- _Tekstfragment_:
++++
De dag dat hij zei: “Zoon, ik heb nog 5 maanden te leven”, was meteen zijn laatste volledig lucide.
Dat ging zo: beetje bij beetje ging het bewustzijn, dat ding waar taal de uiting van is, uit. “Jan pakt een glas” -daar ging eerst Jan van verkeerd: “Peter pakt een glas”. “Je bedoelt Jan, vader?” -Ongeloof in zijn ogen: ik zèg toch Jan? Dan ging het glas. “Peter pakt een boom”. Meestal kon je nog volgen. Nog wat weken, en het klonk “Peter slaat een boom”. En steeds die verbaasde blik dat men hem niet begreep.
Toen hij stierf, -en ja, na een etmaal jachtig hijgen wèèt je dat het een ‘laatste adem’ is- omringd door min of meer toevallige getrouwen, was er opluchting. Vrede. Ik kon toen nog niet veel meer stamelen, dat moment alleen met dat lijk, dan: “je hebt gewonnen”.
Maar het moest mijn vader in Nederland niet zijn als er geen merkwaardig verhaal zou aan vast hangen.
De dag voordien was er nog niet het idee dat hij zou sterven. Plots was daar, uit het niets, een lange, mooie, strakke zwarte Dame in huis. Zo stond daar zomaar, niemand wist waar ze vandaan kwam. Van de ene naar de andere ging ze. Rustig, beheerst. Met dat rare licht rond haar van onaanraakbaarheid. Ze had iets met Rouw. Iets met veel begrijpen. Met ervaring.
++++
- _Uittreksel dataset_:
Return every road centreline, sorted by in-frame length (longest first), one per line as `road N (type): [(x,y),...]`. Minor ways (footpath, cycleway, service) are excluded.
++++
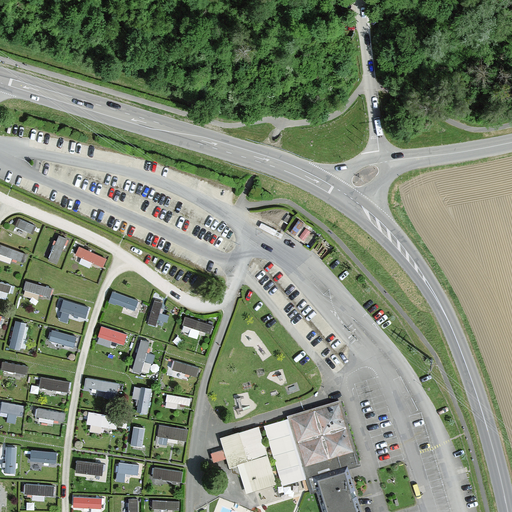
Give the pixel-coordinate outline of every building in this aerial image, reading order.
++++
- _Doel_: Hoeveel maanden had de vader volgens zijn eigen woorden in het tekstfragment nog te leven? De items staan los van het tekstfragment.

- _Antwoord hieronder_: Nog vijf maanden.